* **YOUR TASK**
Wherever a picture sits, omit it. Output the rest of the listing exactly.

--- AVAILABLE DATA ---

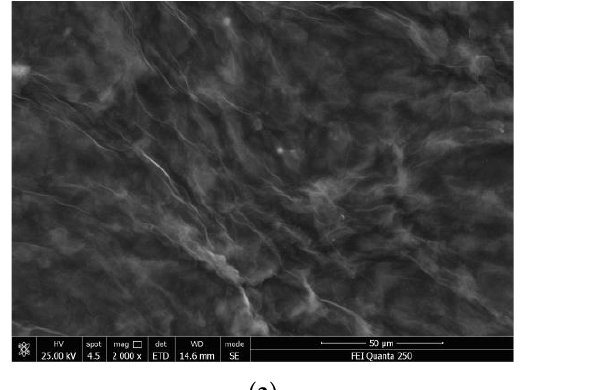
Figure 5. Film characterization: ( a ) Surface view; ( b ) Side view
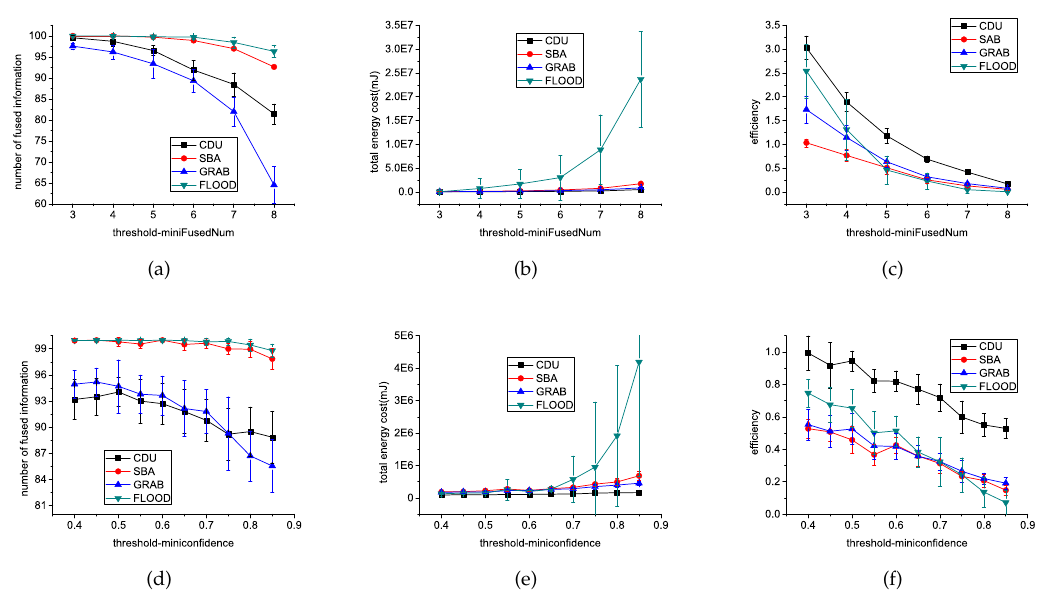
Figure 7. Experimental results for different threshold using different algorithms. ( a ) introduces the comparisons of the number of fused information with minifusedNum from 3 to 8; ( b ) introduces the comparisons of the energy cost on communication with minifusedNum from 3 to 8; ( c ) introduces the comparisons of the fusion efficiency with minifusedNum from 3 to 8; ( d ) introduces the comparisons of the number of fused information with minifusedNum from 0.4 to 0.85; ( e ) introduces the comparisons of the energy cost on communication with minifusedNum from 0.4 to 0.85; ( f ) introduces the comparisons of the fusion efficiency with minifusedNum from 0.4 to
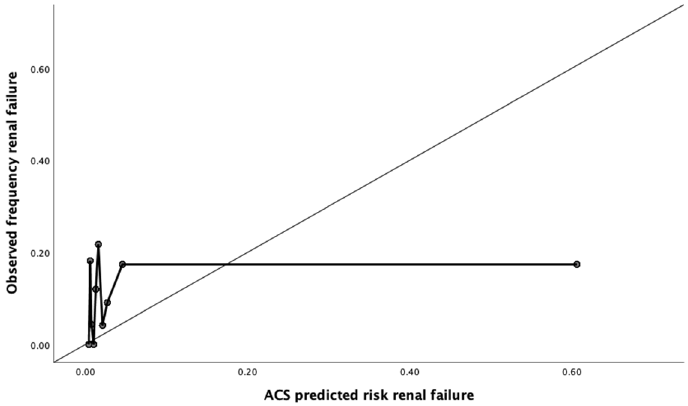
Figure 1. Calibration plots for the risk of complications.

---

* **OUTPUT OF THE EXERCISE**
Figure 5. Film characterization: ( a ) Surface view; ( b ) Side view
Figure 7. Experimental results for different threshold using different algorithms. ( a ) introduces the comparisons of the number of fused information with minifusedNum from 3 to 8; ( b ) introduces the comparisons of the energy cost on communication with minifusedNum from 3 to 8; ( c ) introduces the comparisons of the fusion efficiency with minifusedNum from 3 to 8; ( d ) introduces the comparisons of the number of fused information with minifusedNum from 0.4 to 0.85; ( e ) introduces the comparisons of the energy cost on communication with minifusedNum from 0.4 to 0.85; ( f ) introduces the comparisons of the fusion efficiency with minifusedNum from 0.4 to
Figure 1. Calibration plots for the risk of complications.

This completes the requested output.